A child’s brain is a sponge, absorbing as much information as possible while she explores the new and fascinating world around her. Reading to your child even as early as infancy can help your child develop in more ways than you could ever have imagined!

Speech Development

When your baby hears your voice, she wants to mimic you. She wants to figure out how to talk, and by listening to you, and watching you read, she learns to make the sounds you make and put meaning to them.

Character Development

There’s a reason your child pulls out the same book for you to read to her every night. You’ve read this book every night for the past three years, but it never gets old to your little one. Why? She’s identified with one of the characters in some way, chosen a hero or heroine that she wants to be like, that she feels understands her in some way. Every time you read this book to her, she finds something new about it. She can recite it to you verbatim while you read, even if she isn’t exactly “reading” it. And that makes her proud. She’s saying, “That’s me. I’m that character. I’d like to be like that.” Your child identifies with that character on some emotional level, and she wants to share it with you. It’s the only way she knows how to communicate it in her tender mind and heart.

Emotional Development

When your child identifies with a character in a book, it helps with her emotional development. She learns to feel empathy for her favorite characters and will eventually help her to learn to feel empathy for people in real life, teaching her the importance of how to treat others as she grows.

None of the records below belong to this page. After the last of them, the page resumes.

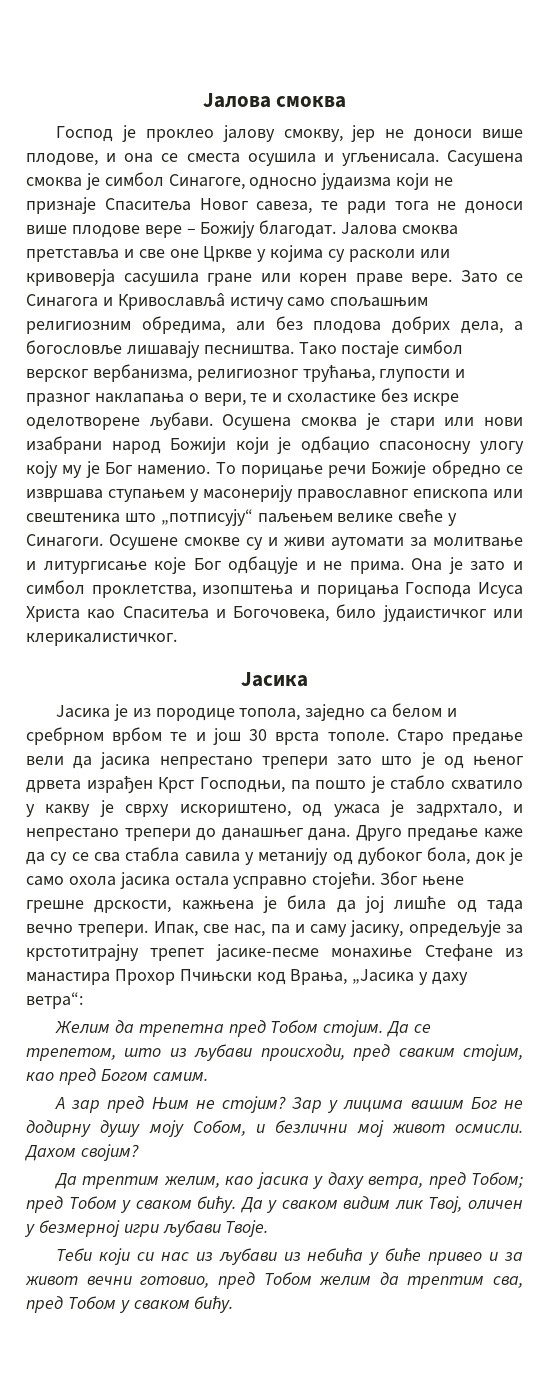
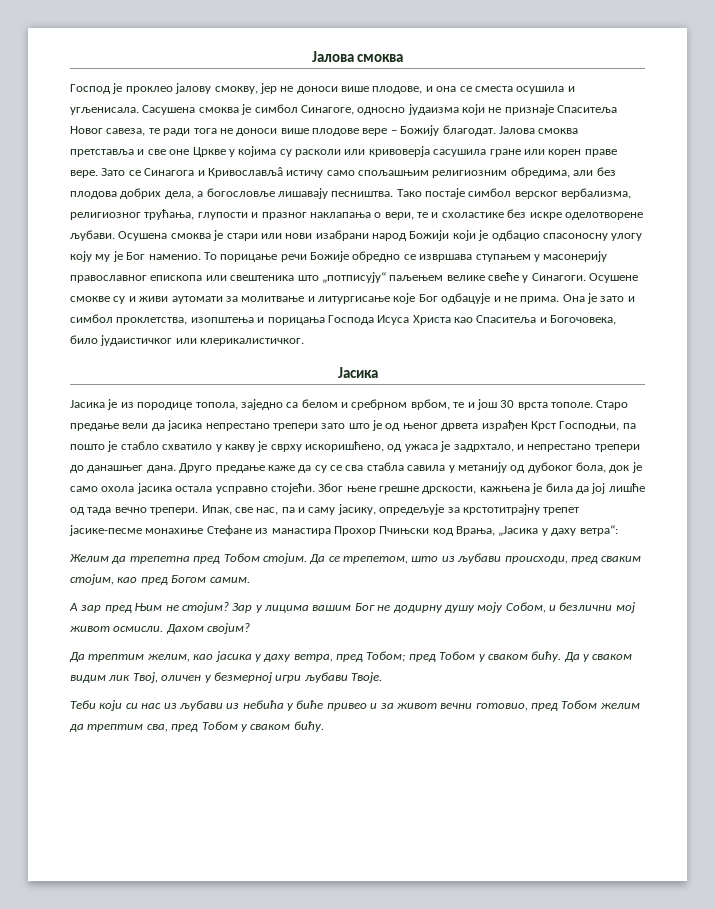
[92,364,192,382] вербанизма, -> [561,188,632,199] вербализма,
[112,727,163,745] врбом -> [410,399,450,410] врбом,
[179,804,291,817] искориштено, -> [305,441,384,452] искоришћено,

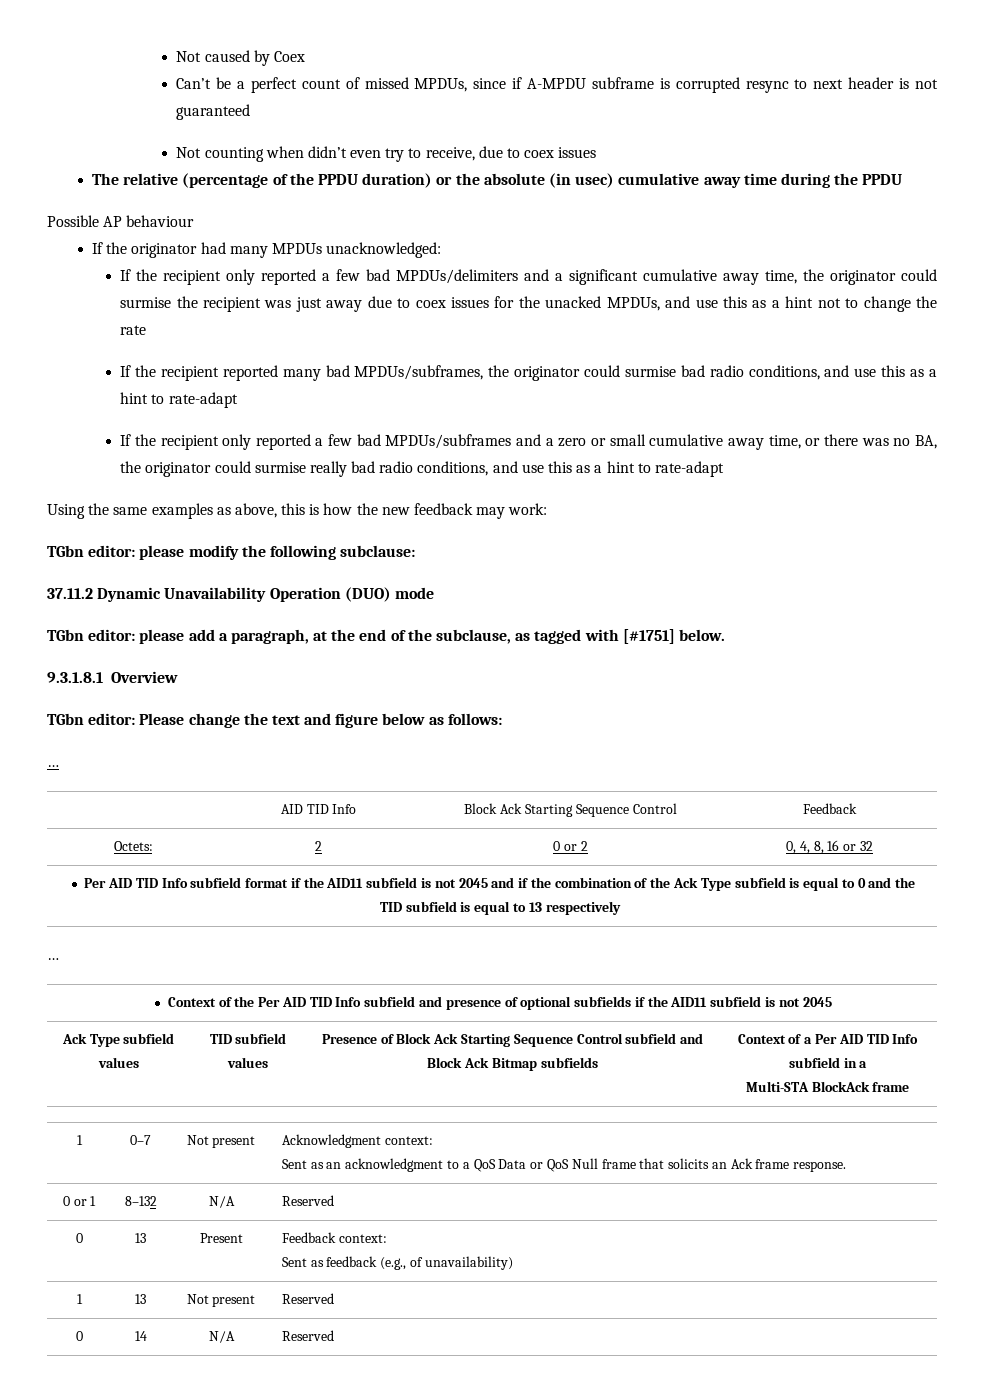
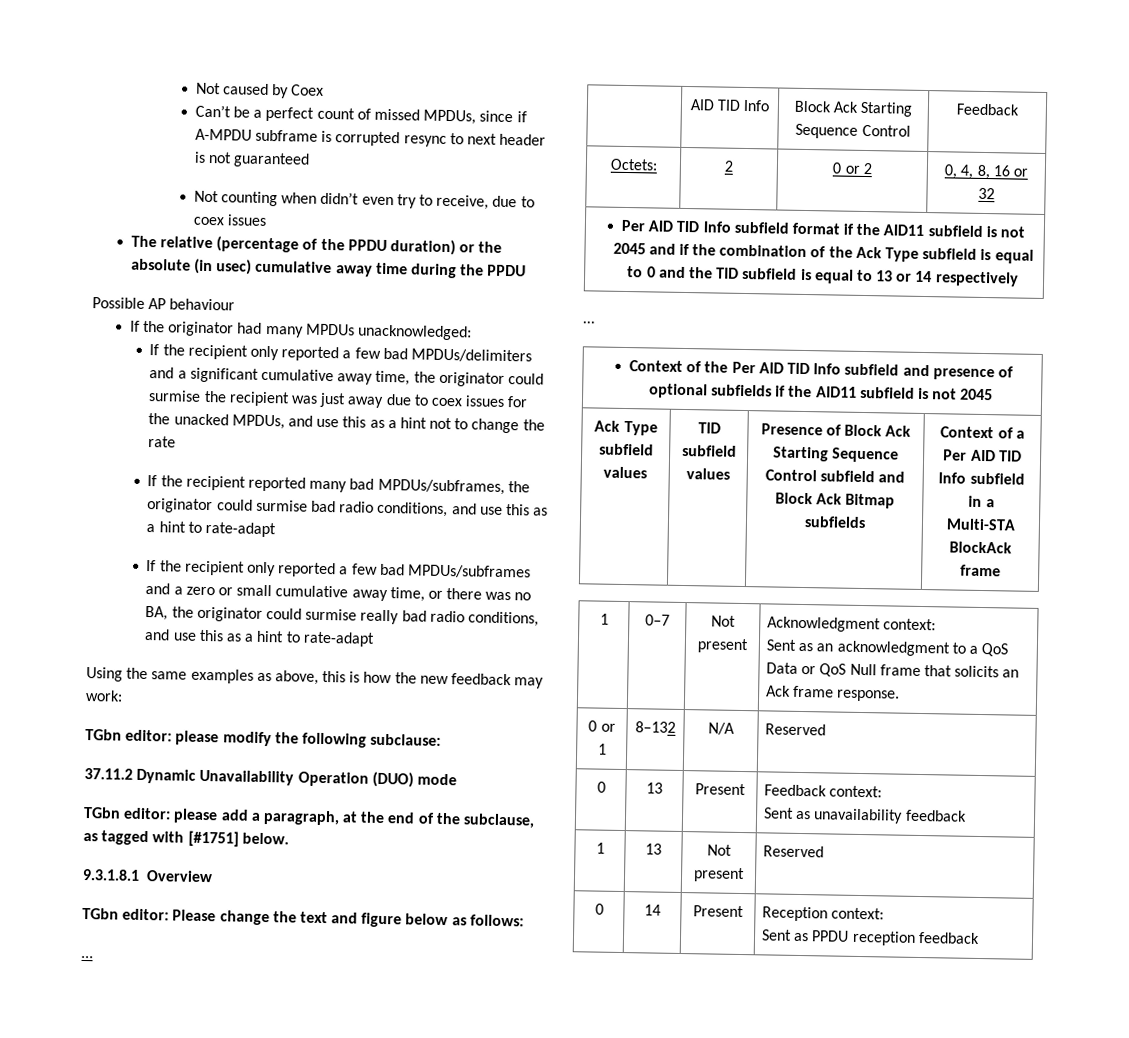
(542, 907) none -> [896,270,933,283] or 14
[326,1256,513,1270] feedback (e.g., of unavailability) -> [813,808,967,824] unavailability feedback
[208,1331,235,1343] [281,1330,334,1341] N/A | Reserved -> [693,905,744,918] [762,906,885,922] [761,929,980,946] Present | Reception context: // Sent as PPDU reception feedback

Critically Acclaimed Bedtime Stories for Young Children:

Goodnight, Moon – Margaret Wise Brown and Pat Hancock, 1947

The Giving Tree – Shel Silverstein, 1964

Where the Wild Things Are – Maurice Sandak, 1963

Harold and the Purple Crayon – Crockett Johnson, 1955

And for those who are a bit older:

Alice’s Adventures in Wonderland – Lewis Carroll, 1865

The Little Prince – Antoine de Saint-Exupéry, 1943

Charlotte’s Web – E.B. White, 1952

The Wonderful Wizard of Oz – L. Frank Baum, 1900

The Lion, the Witch, and the Wardrobe (from The Chronicles of Narnia) – C.S. Lewis, 1950

The Secret Garden – Frances Hodgson Burnett, 1910

Open a new world for your child to explore with these wonderful, meaningful, and thoughtful stories, and watch your child grow into a beautiful little human being.